What happened to the innocence of high school dating and the dream of remaining with your high school sweetheart? Because college is such a huge transition into adulthood, the magnitude of a serious relationship gets infinitely multiplied.
“The culture of campus dating is broken. ... It’s because we are a generation frightened of letting ourselves be emotionally vulnerable, addicted to communicating by text, and as a result, neglecting to treat each other with respect,” Charlotte Lieberman wrote for Cosmopolitan.
Our generation has made “relationship” such a convoluted term because of our emotionless effort to communicate with one another. While a cute text might have been super sweet in high school, it’s not going to cut it on a university level. Face-to-face is necessary to get your message across.

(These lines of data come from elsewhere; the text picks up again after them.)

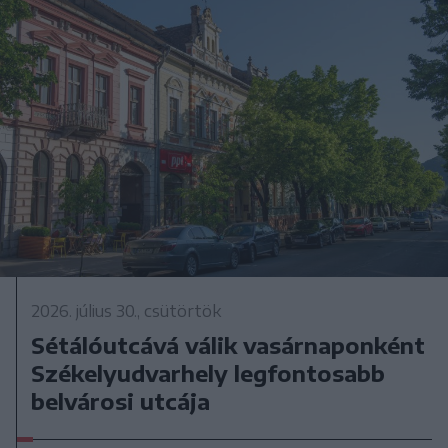
2026. július 30., csütörtök
Sétálóutcává válik vasárnaponként
Székelyudvarhely legfontosabb
belvárosi utcája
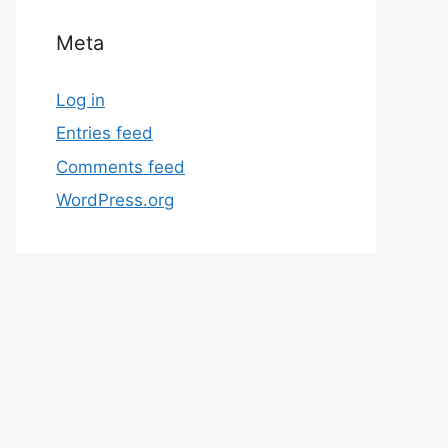
Meta
Log in
Entries feed
Comments feed
WordPress.org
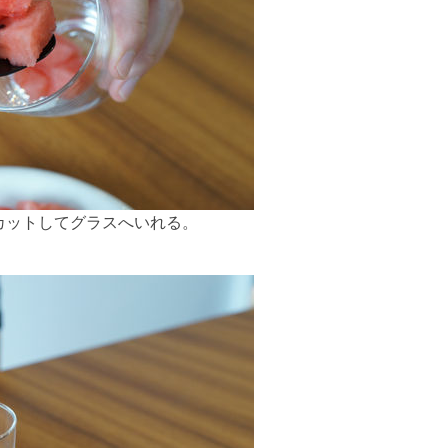
カットしてグラスへいれる。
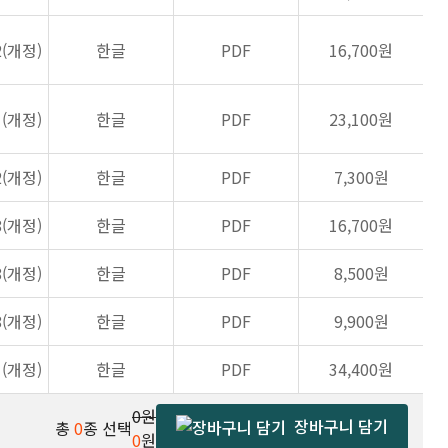
2(개정)
한글
PDF
16,700원
1(개정)
한글
PDF
23,100원
2(개정)
한글
PDF
7,300원
8(개정)
한글
PDF
16,700원
8(개정)
한글
PDF
8,500원
8(개정)
한글
PDF
9,900원
1(개정)
한글
PDF
34,400원
0원
장바구니 담기
총
0
종 선택
0
원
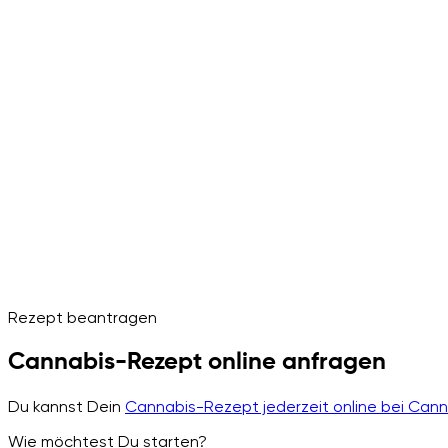
Rezept beantragen
Cannabis-Rezept online anfragen
Du kannst Dein
Cannabis-Rezept jederzeit online bei Can
Wie möchtest Du starten?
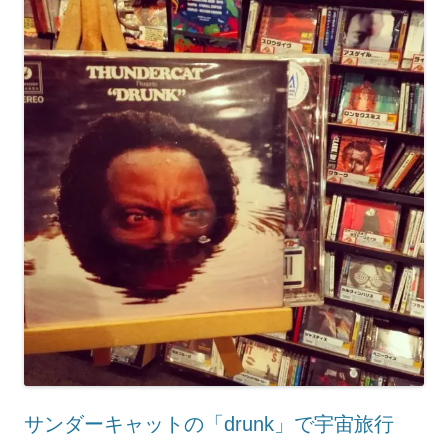
サンダーキャットの「drunk」で宇宙旅行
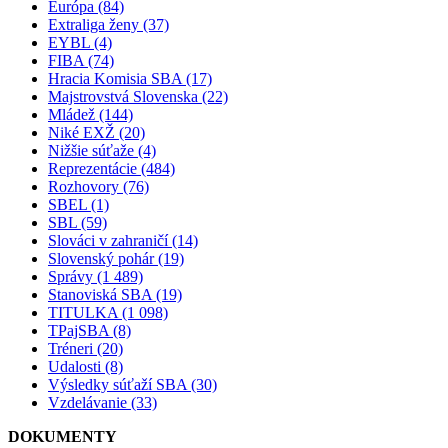
Európa (84)
Extraliga ženy (37)
EYBL (4)
FIBA (74)
Hracia Komisia SBA (17)
Majstrovstvá Slovenska (22)
Mládež (144)
Niké EXŽ (20)
Nižšie súťaže (4)
Reprezentácie (484)
Rozhovory (76)
SBEL (1)
SBL (59)
Slováci v zahraničí (14)
Slovenský pohár (19)
Správy (1 489)
Stanoviská SBA (19)
TITULKA (1 098)
TPajSBA (8)
Tréneri (20)
Udalosti (8)
Výsledky súťaží SBA (30)
Vzdelávanie (33)
DOKUMENTY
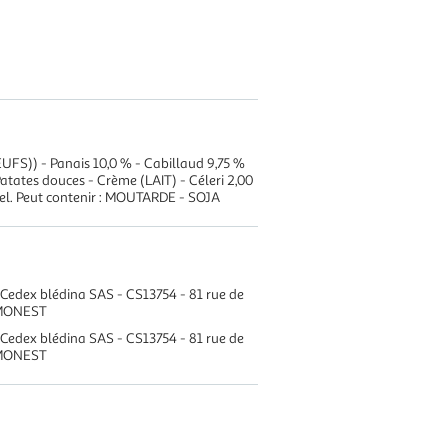
UFS)) - Panais 10,0 % - Cabillaud 9,75 %
atates douces - Crème (LAIT) - Céleri 2,00
 Sel. Peut contenir : MOUTARDE - SOJA
 Cedex blédina SAS - CS13754 - 81 rue de
IMONEST
 Cedex blédina SAS - CS13754 - 81 rue de
IMONEST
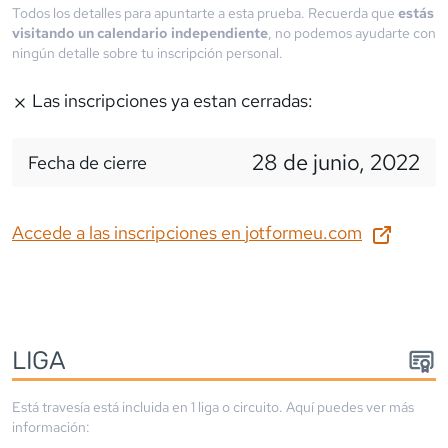
Todos los detalles para apuntarte a esta prueba. Recuerda que
estás
visitando un calendario independiente
, no podemos ayudarte con
ningún detalle sobre tu inscripción personal.
Las inscripciones ya estan cerradas:
28 de junio, 2022
Fecha de cierre
Accede a las inscripciones en
jotformeu.com
LIGA
Está travesía está incluida en
1
liga
o circuito
. Aquí puedes ver más
información:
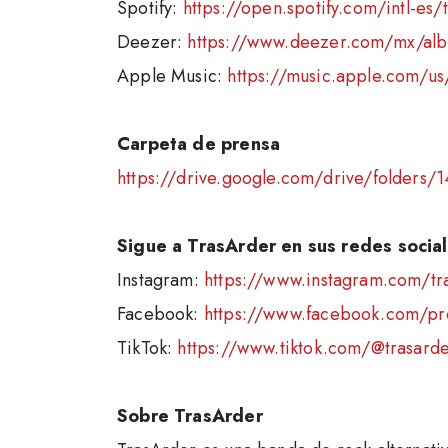
Spotify:
https://open.spotify.com/intl-
Deezer:
https://www.deezer.com/mx/al
Apple Music:
https://music.apple.com/u
Carpeta de prensa
https://drive.google.com/drive/folder
Sigue a TrasArder en sus redes socia
Instagram:
https://www.instagram.com/tr
Facebook:
https://www.facebook.com/pr
TikTok:
https://www.tiktok.com/@trasard
Sobre TrasArder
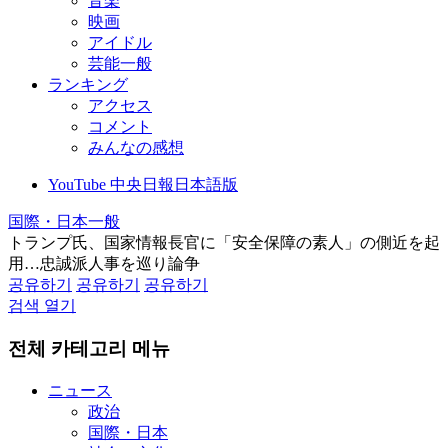
音楽
映画
アイドル
芸能一般
ランキング
アクセス
コメント
みんなの感想
YouTube 中央日報日本語版
国際・日本一般
トランプ氏、国家情報長官に「安全保障の素人」の側近を起
用…忠誠派人事を巡り論争
공유하기
공유하기
공유하기
검색 열기
전체 카테고리 메뉴
ニュース
政治
国際・日本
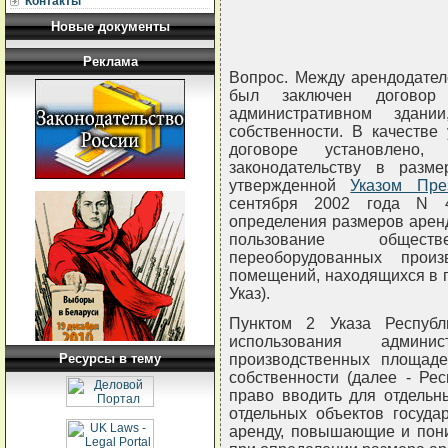
Контакты
Новые документы
Реклама
Вопрос. Между арендодател
был заключен договор
административном здани
собственности. В качестве
договоре установлено,
законодательству в разм
утвержденной
Указом Пре
сентября 2002 года N 4
определения размеров арен
пользование общест
переоборудованных прои
помещений, находящихся в г
Указ).
Пунктом 2 Указа Республ
использования админи
Ресурсы в тему
производственных площаде
собственности (далее - Ре
право вводить для отдельн
отдельных объектов госуда
аренду, повышающие и по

Texting has become a whole other language, being decoded by multiple friends who come to a conclusion that is often opposite of the true message. We’ve come to the point where a smiley face could make or break a person.
“Dating culture has evolved to a cycle of text messages, each one requiring the code-breaking skills of a Cold War spy to interpret,” social media and blog manager Shani Silver told The New York Times.
We’re so ruled by the expectations of “hook-up” culture that we drop all efforts to go that extra step to develop something more. We act as if showing emotions for another is a nothing but a sign of weakness.
“Blame the much-documented rise of the ‘hook-up culture’ among young people, characterized by spontaneous, commitment-free (and often, alcohol-fueled) romantic flings,” Lieberman said.
Commitment. A 10-letter-word we, as youth, struggle to comprehend. Instead of showing feelings for one individual, we look to a roster of common flings to fulfill our desires up until someone drops the relationship bomb.
“So, what are we?” Four short words that terrify the vast majority of early-adults. One shouldn’t be ashamed of caring for someone, and the returning end shouldn’t be scared of this type of attention.
“Being there for someone when they need you, that’s all that relationships are,” Imogen Poots says in the new film "That Awkward Moment."
A relationship doesn’t need to be difficult or boring or restricting, like the definition our culture has so recently defined it as. Any relationship, romantic or platonic, requires both individuals to put forth the effort to foster it into something great.
Through this romantic transition, we’ve erased the middle ground between a fling and relationship: dating. Going out on dates is essential to learning more about a person and to really learn more about you. Get rid of that, and it’s no wonder we struggle with compromising the wants and needs of others with our own.
“You’re closing doors to the kinds of experiences and emotions that arise from caring deeply about another person,” Lieberman said.
Ladies, don’t be afraid to go to dinner with him. It’s a date, not a marriage proposal. And guys, put on your big-boy pants and ask her out to dinner already. You’ll never know what could become if you’re forever ruled by your personal insecurities.